Nandi governor Stephen Sang flags off the Kenya Population-based HIV Impact Assessment Survey in Kapsabet on Wednesday August 8, 2018. PHOTO|COURTESY
Nandi county Governor Stephen Sang yesterday officially flagged off the Kenya Population-based HIV Impact Assessment survey team, in a colourful launch ceremony graced by top stakeholders in the county health sector.
The KENPHIA survey, which will last for two weeks in Nandi County, is part of a three-month nation-wide project under the Ministry of Health and funded by ICAP- US.
At least 400 families are targeted as the survey begins in the county. Sexually transmitted diseases including Hepatitis B and syphilis will also be tested.
Kenya National Bureau of Statistics was used in identifying the households to be involved in the survey, with random criteria being used in the identification.
Speaking during the event, Governor Sang, lauded the National government project, terming it as being in line with the his manifesto.
“Reliable data on HIV is key in forming policy and planning services required to ensure universal coverage of quality HIV prevention and care.” said Sang adding that the county government will carry out awareness campaigns to ensure more people take the tests.
The survey that targets 20,000 selected households countrywide was officially launched in Nairobi on June 5.
During the launch, Health Cabinet Secretary Sicily Kariuki said the survey will provide data on counties’ HIV status, unlike the 2012 survey which was region-based.
The ministry will spend between Sh1.5 billion to Sh2 billion for the drive. A report on the data is expected in three months.

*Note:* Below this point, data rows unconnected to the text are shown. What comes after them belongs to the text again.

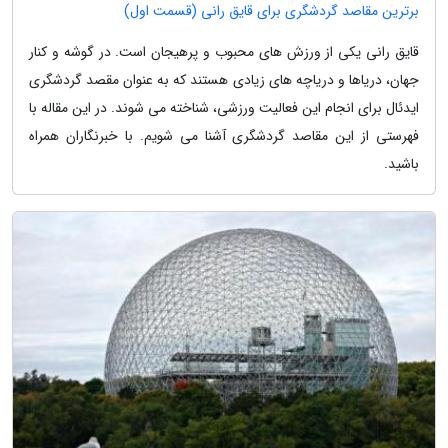
برترین مقاصد گردشگری برای قایق رانی (قسمت اول)
قایق رانی یکی از ورزش های محبوب و پرهیجان است. در گوشه و کنار
جهان، دریاها و دریاچه های زیادی هستند که به عنوان مقصد گردشگری
ایدئال برای انجام این فعالیت ورزشی، شناخته می شوند. در این مقاله با
فهرستی از این مقاصد گردشگری آشنا می شویم. با خبرنگاران همراه
باشید.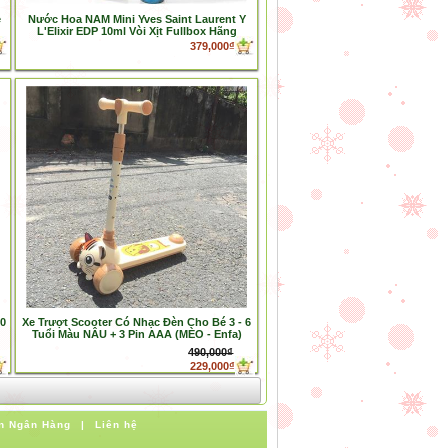
e
Nước Hoa NAM Mini Yves Saint Laurent Y
L'Elixir EDP 10ml Vòi Xịt Fullbox Hãng
379,000₫
10
Xe Trượt Scooter Có Nhạc Đèn Cho Bé 3 - 6
Tuổi Màu NÂU + 3 Pin AAA (MÈO - Enfa)
490,000₫
229,000₫
n Ngân Hàng
|
Liên hệ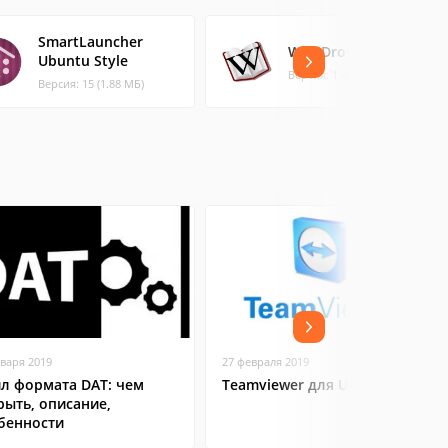
SmartLauncher
Wiki Droyd
Ubuntu Style
Версия: 1.4.11 (0.85 МБ)
Версия: 15 (1.88 МБ)
нваря 2019
27 февраля 2019
л формата DAT: чем
Teamviewer для Ubuntu
рыть, описание,
бенности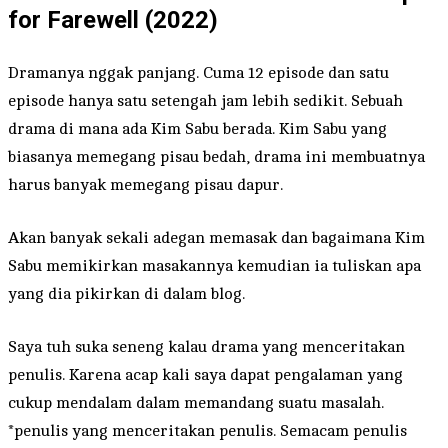
for Farewell (2022)
Dramanya nggak panjang. Cuma 12 episode dan satu
episode hanya satu setengah jam lebih sedikit. Sebuah
drama di mana ada Kim Sabu berada. Kim Sabu yang
biasanya memegang pisau bedah, drama ini membuatnya
harus banyak memegang pisau dapur.
Akan banyak sekali adegan memasak dan bagaimana Kim
Sabu memikirkan masakannya kemudian ia tuliskan apa
yang dia pikirkan di dalam blog.
Saya tuh suka seneng kalau drama yang menceritakan
penulis. Karena acap kali saya dapat pengalaman yang
cukup mendalam dalam memandang suatu masalah.
*penulis yang menceritakan penulis. Semacam penulis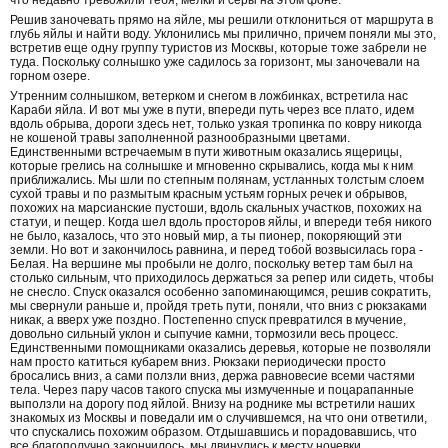
что недавно тревожили тебя, мелки и серы на этом фоне.
Решив заночевать прямо на яйле, мы решили отклониться от маршрута в
глубь яйлы и найти воду. Уклонились мы прилично, причем поняли мы это,
встретив еще одну группу туристов из Москвы, которые тоже забрели не
туда. Поскольку солнышко уже садилось за горизонт, мы заночевали на
горном озере.
Утренним солнышком, ветерком и снегом в ложбинках, встретила нас
Караби яйла. И вот мы уже в пути, впереди путь через все плато, идем
вдоль обрыва, дороги здесь нет, только узкая тропинка по ковру никогда
не кошеной травы заполненной разнообразными цветами.
Единственными встречаемым в пути животным оказались ящерицы,
которые грелись на солнышке и мгновенно скрывались, когда мы к ним
приближались. Мы шли по степным полянам, устланных толстым слоем
сухой травы и по размытым красным устьям горных речек и обрывов,
похожих на марсианские пустоши, вдоль скальных участков, похожих на
статуи, и пещер. Когда шел вдоль просторов яйлы, и впереди тебя никого
не было, казалось, что это новый мир, а ты пионер, покоряющий эти
земли. Но вот и закончилось равнина, и перед тобой возвысилась гора -
Белая. На вершине мы пробыли не долго, поскольку ветер там был на
столько сильным, что приходилось держаться за репер или сидеть, чтобы
не снесло. Спуск оказался особенно запоминающимся, решив сократить,
мы свернули раньше и, пройдя треть пути, поняли, что вниз с рюкзаками
никак, а вверх уже поздно. Постепенно спуск превратился в мучение,
довольно сильный уклон и сыпучие камни, тормозили весь процесс.
Единственными помощниками оказались деревья, которые не позволяли
нам просто катиться кубарем вниз. Рюкзаки периодически просто
бросались вниз, а сами ползли вниз, держа равновесие всеми частями
тела. Через пару часов такого спуска мы измученные и поцарапанные
выползли на дорогу под яйлой. Внизу на роднике мы встретили наших
знакомых из Москвы и поведали им о случившемся, на что они ответили,
что спускались похожим образом. Отдышавшись и порадовавшись, что
все благополучно закончилось, мы двинулись к месту ночевки,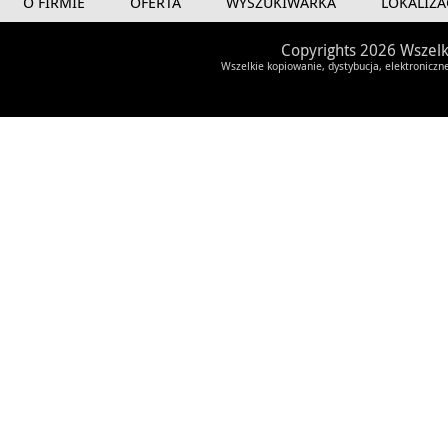
O FIRMIE
OFERTA
WYSZUKIWARKA
LOKALIZA
Copyrights 2026 Wszelk
Wszelkie kopiowanie, dystybucja, elektroniczn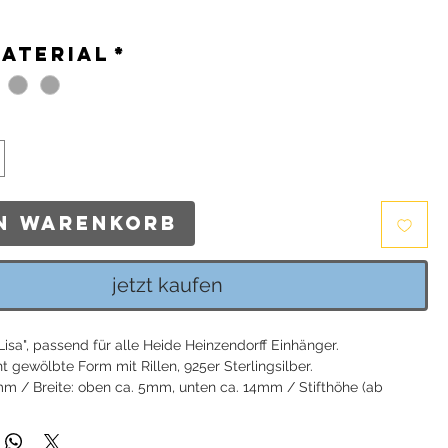
is
material
*
en Warenkorb
jetzt kaufen
Lisa", passend für alle Heide Heinzendorff Einhänger.
ht gewölbte Form mit Rillen, 925er Sterlingsilber.
mm / Breite: oben ca. 5mm, unten ca. 14mm / Stifthöhe (ab
 gemessen): ca. 5mm
ng enthalten: Heide Heinzendorff Schmuckverpackung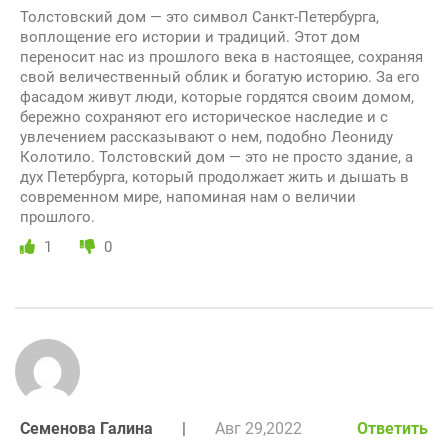
Толстовский дом — это символ Санкт-Петербурга,
воплощение его истории и традиций. Этот дом
переносит нас из прошлого века в настоящее, сохраняя
свой величественный облик и богатую историю. За его
фасадом живут люди, которые гордятся своим домом,
бережно сохраняют его историческое наследие и с
увлечением рассказывают о нем, подобно Леониду
Колотило. Толстовский дом — это не просто здание, а
дух Петербурга, который продолжает жить и дышать в
современном мире, напоминая нам о величии
прошлого.
1
0
Семенова Галина
|
Авг 29,2022
Ответить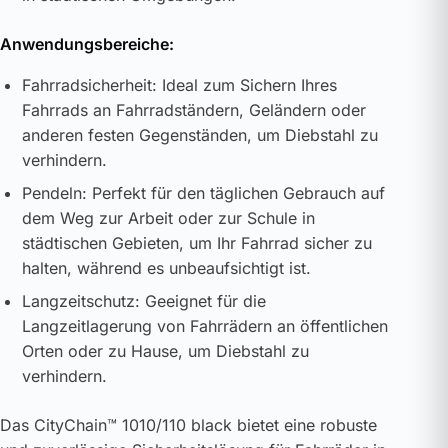
Anwendungsbereiche:
Fahrradsicherheit: Ideal zum Sichern Ihres
Fahrrads an Fahrradständern, Geländern oder
anderen festen Gegenständen, um Diebstahl zu
verhindern.
Pendeln: Perfekt für den täglichen Gebrauch auf
dem Weg zur Arbeit oder zur Schule in
städtischen Gebieten, um Ihr Fahrrad sicher zu
halten, während es unbeaufsichtigt ist.
Langzeitschutz: Geeignet für die
Langzeitlagerung von Fahrrädern an öffentlichen
Orten oder zu Hause, um Diebstahl zu
verhindern.
Das CityChain™ 1010/110 black bietet eine robuste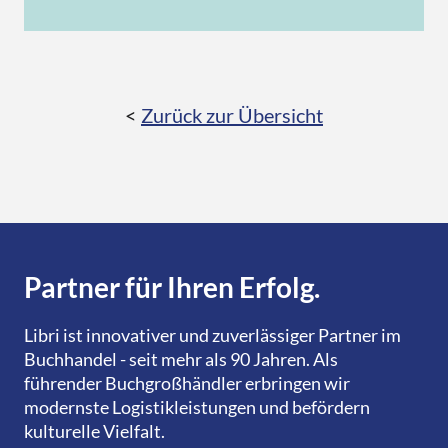
<
Zurück zur Übersicht
Partner für Ihren Erfolg.
Libri ist innovativer und zuverlässiger Partner im
Buchhandel - seit mehr als 90 Jahren. Als
führender Buchgroßhändler erbringen wir
modernste Logistikleistungen und befördern
kulturelle Vielfalt.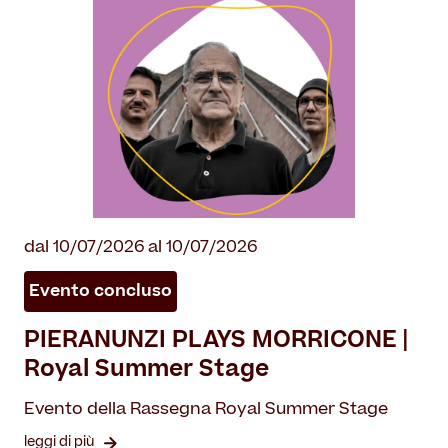
dal 10/07/2026 al 10/07/2026
Evento concluso
PIERANUNZI PLAYS MORRICONE |
Royal Summer Stage
Evento della Rassegna Royal Summer Stage
leggi di più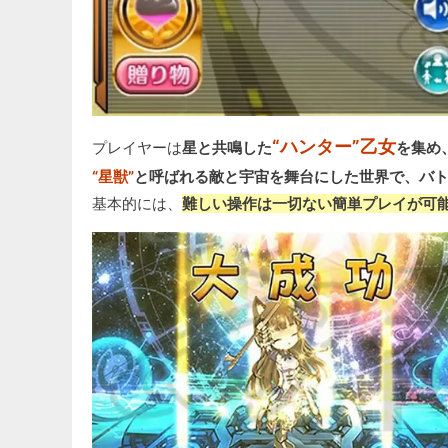
“ハンター”乙女
プレイヤーは
星と共鳴した
を集め
“星獣”
と呼ばれる敵と宇宙を舞台にした世界で、バ
基本的には、
難しい操作は一切ない簡単プレイが可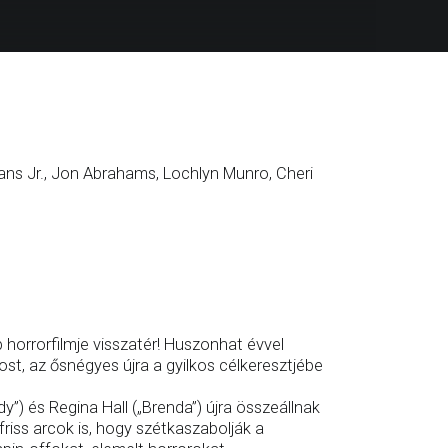
ns Jr., Jon Abrahams, Lochlyn Munro, Cheri
 horrorfilmje visszatér! Huszonhat évvel
st, az ősnégyes újra a gyilkos célkeresztjébe
”) és Regina Hall („Brenda”) újra összeállnak
riss arcok is, hogy szétkaszabolják a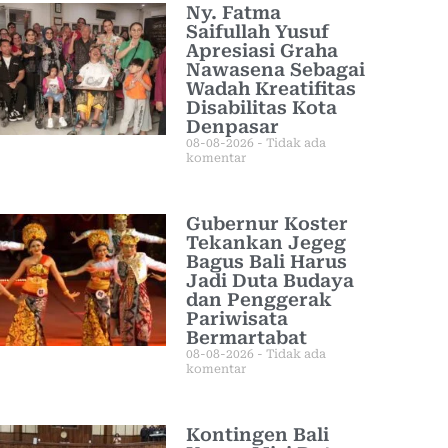
Ny. Fatma
Saifullah Yusuf
Apresiasi Graha
Nawasena Sebagai
Wadah Kreatifitas
Disabilitas Kota
Denpasar
08-08-2026
Tidak ada
komentar
Gubernur Koster
Tekankan Jegeg
Bagus Bali Harus
Jadi Duta Budaya
dan Penggerak
Pariwisata
Bermartabat
08-08-2026
Tidak ada
komentar
Kontingen Bali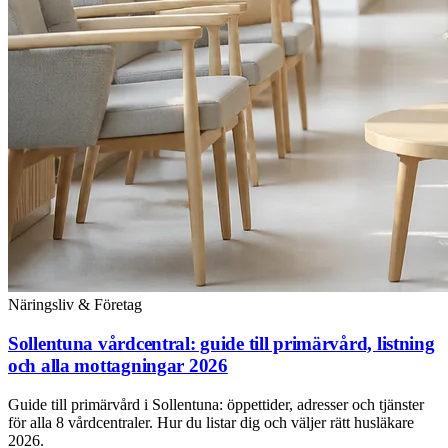
Näringsliv & Företag
Sollentuna vårdcentral: guide till primärvård, listning
och alla mottagningar 2026
Guide till primärvård i Sollentuna: öppettider, adresser och tjänster
för alla 8 vårdcentraler. Hur du listar dig och väljer rätt husläkare
2026.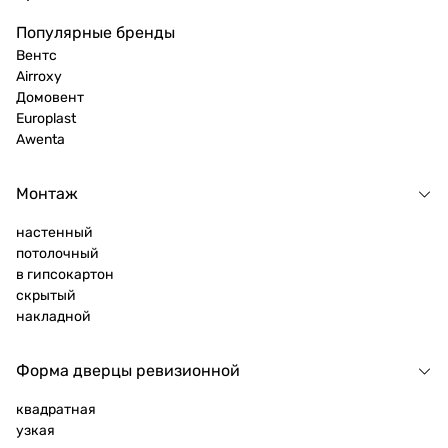
Популярные бренды
Вентс
Airroxy
Домовент
Europlast
Awenta
Монтаж
настенный
потолочный
в гипсокартон
скрытый
накладной
Форма дверцы ревизионной
квадратная
узкая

The Nandi County HIV prevalence currently stands at 4.3 percent with a total number of 23,800 people living with HIV. About 1300 new HIV infections occur annually in the county (KAIS Estimates, 2014). The Adult ART coverage is at 82 percent while coverage among children stands at 39 percent (County Estimates, 2014).
This has been largely attributed to the fact that 50% of the Nandi people don’t know their statuses; and half of those who do shy away from accessing treatment due to fear of stigmatization.
According to statistics, Kenya is number four in the countries with the highest HIV population in sub-Saharan Africa. HIV has affected the national economy by lowering per capita by 4.1%.